(The problem) With pictures left out, write out exactly every line from the start of the data through the one that contains "와 **선택(Selection)** 객체로 구성됩니다.".

(Data records)
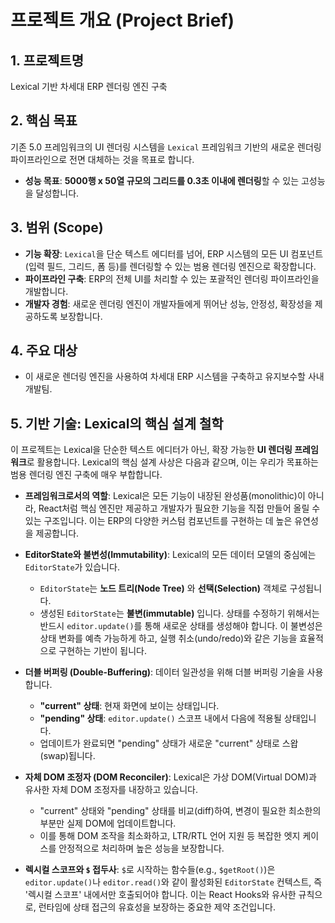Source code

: # 프로젝트 개요 (Project Brief)

## 1. 프로젝트명

Lexical 기반 차세대 ERP 렌더링 엔진 구축

## 2. 핵심 목표

기존 5.0 프레임워크의 UI 렌더링 시스템을 `Lexical` 프레임워크 기반의 새로운 렌더링 파이프라인으로 전면 대체하는 것을 목표로 합니다.

- **성능 목표**: **5000행 x 50열 규모의 그리드를 0.3초 이내에 렌더링**할 수 있는 고성능을 달성합니다.

## 3. 범위 (Scope)

- **기능 확장**: `Lexical`을 단순 텍스트 에디터를 넘어, ERP 시스템의 모든 UI 컴포넌트(입력 필드, 그리드, 폼 등)를 렌더링할 수 있는 범용 렌더링 엔진으로 확장합니다.
- **파이프라인 구축**: ERP의 전체 UI를 처리할 수 있는 포괄적인 렌더링 파이프라인을 개발합니다.
- **개발자 경험**: 새로운 렌더링 엔진이 개발자들에게 뛰어난 성능, 안정성, 확장성을 제공하도록 보장합니다.

## 4. 주요 대상

- 이 새로운 렌더링 엔진을 사용하여 차세대 ERP 시스템을 구축하고 유지보수할 사내 개발팀.

## 5. 기반 기술: Lexical의 핵심 설계 철학

이 프로젝트는 Lexical을 단순한 텍스트 에디터가 아닌, 확장 가능한 **UI 렌더링 프레임워크**로 활용합니다. Lexical의 핵심 설계 사상은 다음과 같으며, 이는 우리가 목표하는 범용 렌더링 엔진 구축에 매우 부합합니다.

-   **프레임워크로서의 역할**: Lexical은 모든 기능이 내장된 완성품(monolithic)이 아니라, React처럼 핵심 엔진만 제공하고 개발자가 필요한 기능을 직접 만들어 올릴 수 있는 구조입니다. 이는 ERP의 다양한 커스텀 컴포넌트를 구현하는 데 높은 유연성을 제공합니다.

-   **EditorState와 불변성(Immutability)**: Lexical의 모든 데이터 모델의 중심에는 `EditorState`가 있습니다.
    -   `EditorState`는 **노드 트리(Node Tree)** 와 **선택(Selection)** 객체로 구성됩니다.
    -   생성된 `EditorState`는 **불변(immutable)** 입니다. 상태를 수정하기 위해서는 반드시 `editor.update()`를 통해 새로운 상태를 생성해야 합니다. 이 불변성은 상태 변화를 예측 가능하게 하고, 실행 취소(undo/redo)와 같은 기능을 효율적으로 구현하는 기반이 됩니다.

-   **더블 버퍼링 (Double-Buffering)**: 데이터 일관성을 위해 더블 버퍼링 기술을 사용합니다.
    -   **"current" 상태**: 현재 화면에 보이는 상태입니다.
    -   **"pending" 상태**: `editor.update()` 스코프 내에서 다음에 적용될 상태입니다.
    -   업데이트가 완료되면 "pending" 상태가 새로운 "current" 상태로 스왑(swap)됩니다.

-   **자체 DOM 조정자 (DOM Reconciler)**: Lexical은 가상 DOM(Virtual DOM)과 유사한 자체 DOM 조정자를 내장하고 있습니다.
    -   "current" 상태와 "pending" 상태를 비교(diff)하여, 변경이 필요한 최소한의 부분만 실제 DOM에 업데이트합니다.
    -   이를 통해 DOM 조작을 최소화하고, LTR/RTL 언어 지원 등 복잡한 엣지 케이스를 안정적으로 처리하며 높은 성능을 보장합니다.

-   **렉시컬 스코프와 `$` 접두사**: `$`로 시작하는 함수들(e.g., `$getRoot()`)은 `editor.update()`나 `editor.read()`와 같이 활성화된 `EditorState` 컨텍스트, 즉 '렉시컬 스코프' 내에서만 호출되어야 합니다. 이는 React Hooks와 유사한 규칙으로, 런타임에 상태 접근의 유효성을 보장하는 중요한 제약 조건입니다. 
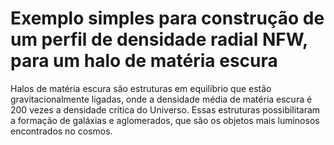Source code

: # Exemplo simples para construção de um perfil de densidade radial NFW, para um halo de matéria escura

Halos de matéria escura são estruturas em equilíbrio que estão gravitacionalmente ligadas, onde a densidade média de matéria escura é $200$ vezes a densidade crítica do Universo. Essas estruturas possibilitaram a formação de galáxias e aglomerados, que são os objetos mais luminosos encontrados no cosmos.

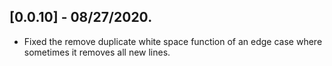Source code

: ## [0.0.10] - 08/27/2020.

* Fixed the remove duplicate white space function of an edge case 
where sometimes it removes all new lines.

(Answer for the task)
Source code

: # 프로젝트 개요 (Project Brief)

## 1. 프로젝트명

Lexical 기반 차세대 ERP 렌더링 엔진 구축

## 2. 핵심 목표

기존 5.0 프레임워크의 UI 렌더링 시스템을 `Lexical` 프레임워크 기반의 새로운 렌더링 파이프라인으로 전면 대체하는 것을 목표로 합니다.

- **성능 목표**: **5000행 x 50열 규모의 그리드를 0.3초 이내에 렌더링**할 수 있는 고성능을 달성합니다.

## 3. 범위 (Scope)

- **기능 확장**: `Lexical`을 단순 텍스트 에디터를 넘어, ERP 시스템의 모든 UI 컴포넌트(입력 필드, 그리드, 폼 등)를 렌더링할 수 있는 범용 렌더링 엔진으로 확장합니다.
- **파이프라인 구축**: ERP의 전체 UI를 처리할 수 있는 포괄적인 렌더링 파이프라인을 개발합니다.
- **개발자 경험**: 새로운 렌더링 엔진이 개발자들에게 뛰어난 성능, 안정성, 확장성을 제공하도록 보장합니다.

## 4. 주요 대상

- 이 새로운 렌더링 엔진을 사용하여 차세대 ERP 시스템을 구축하고 유지보수할 사내 개발팀.

## 5. 기반 기술: Lexical의 핵심 설계 철학

이 프로젝트는 Lexical을 단순한 텍스트 에디터가 아닌, 확장 가능한 **UI 렌더링 프레임워크**로 활용합니다. Lexical의 핵심 설계 사상은 다음과 같으며, 이는 우리가 목표하는 범용 렌더링 엔진 구축에 매우 부합합니다.

-   **프레임워크로서의 역할**: Lexical은 모든 기능이 내장된 완성품(monolithic)이 아니라, React처럼 핵심 엔진만 제공하고 개발자가 필요한 기능을 직접 만들어 올릴 수 있는 구조입니다. 이는 ERP의 다양한 커스텀 컴포넌트를 구현하는 데 높은 유연성을 제공합니다.

-   **EditorState와 불변성(Immutability)**: Lexical의 모든 데이터 모델의 중심에는 `EditorState`가 있습니다.
    -   `EditorState`는 **노드 트리(Node Tree)** 와 **선택(Selection)** 객체로 구성됩니다.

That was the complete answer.